**YOUR TASK**
Exclude all images and print the entries below exactly.

--------------------------------

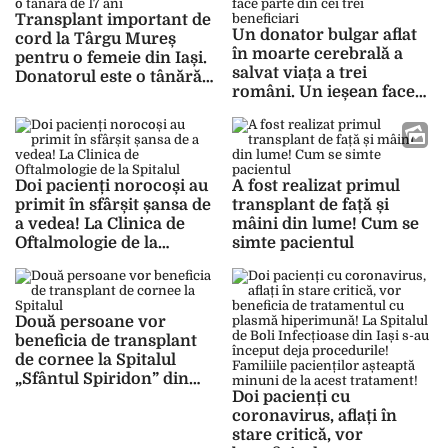
acum”- FOTO
Transplant important de
Un donator bulgar aflat
cord la Târgu Mureș
în moarte cerebrală a
pentru o femeie din Iași.
salvat viața a trei
Donatorul este o tânără
români. Un ieșean face
de 17 ani
parte din cei trei
beneficiari
Doi pacienți norocoși au
A fost realizat primul
primit în sfârșit șansa de
transplant de față și
a vedea! La Clinica de
mâini din lume! Cum se
Oftalmologie de la
simte pacientul
Spitalul „Sfântul
Spiridon” din Iași, din 4
cornee prelevate doar
două au fost
Două persoane vor
transplantate
beneficia de transplant
de cornee la Spitalul
„Sfântul Spiridon” din
Doi pacienți cu
Iași! 97 de pacienți sunt
coronavirus, aflați în
înscriși pe lista de
stare critică, vor
așteptare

--------------------------------

**EXERCISE RESPONSE**
acum”- FOTO
Transplant important de
Un donator bulgar aflat
cord la Târgu Mureș
în moarte cerebrală a
pentru o femeie din Iași.
salvat viața a trei
Donatorul este o tânără
români. Un ieșean face
de 17 ani
parte din cei trei
beneficiari
Doi pacienți norocoși au
A fost realizat primul
primit în sfârșit șansa de
transplant de față și
a vedea! La Clinica de
mâini din lume! Cum se
Oftalmologie de la
simte pacientul
Spitalul „Sfântul
Spiridon” din Iași, din 4
cornee prelevate doar
două au fost
Două persoane vor
transplantate
beneficia de transplant
de cornee la Spitalul
„Sfântul Spiridon” din
Doi pacienți cu
Iași! 97 de pacienți sunt
coronavirus, aflați în
înscriși pe lista de
stare critică, vor
așteptare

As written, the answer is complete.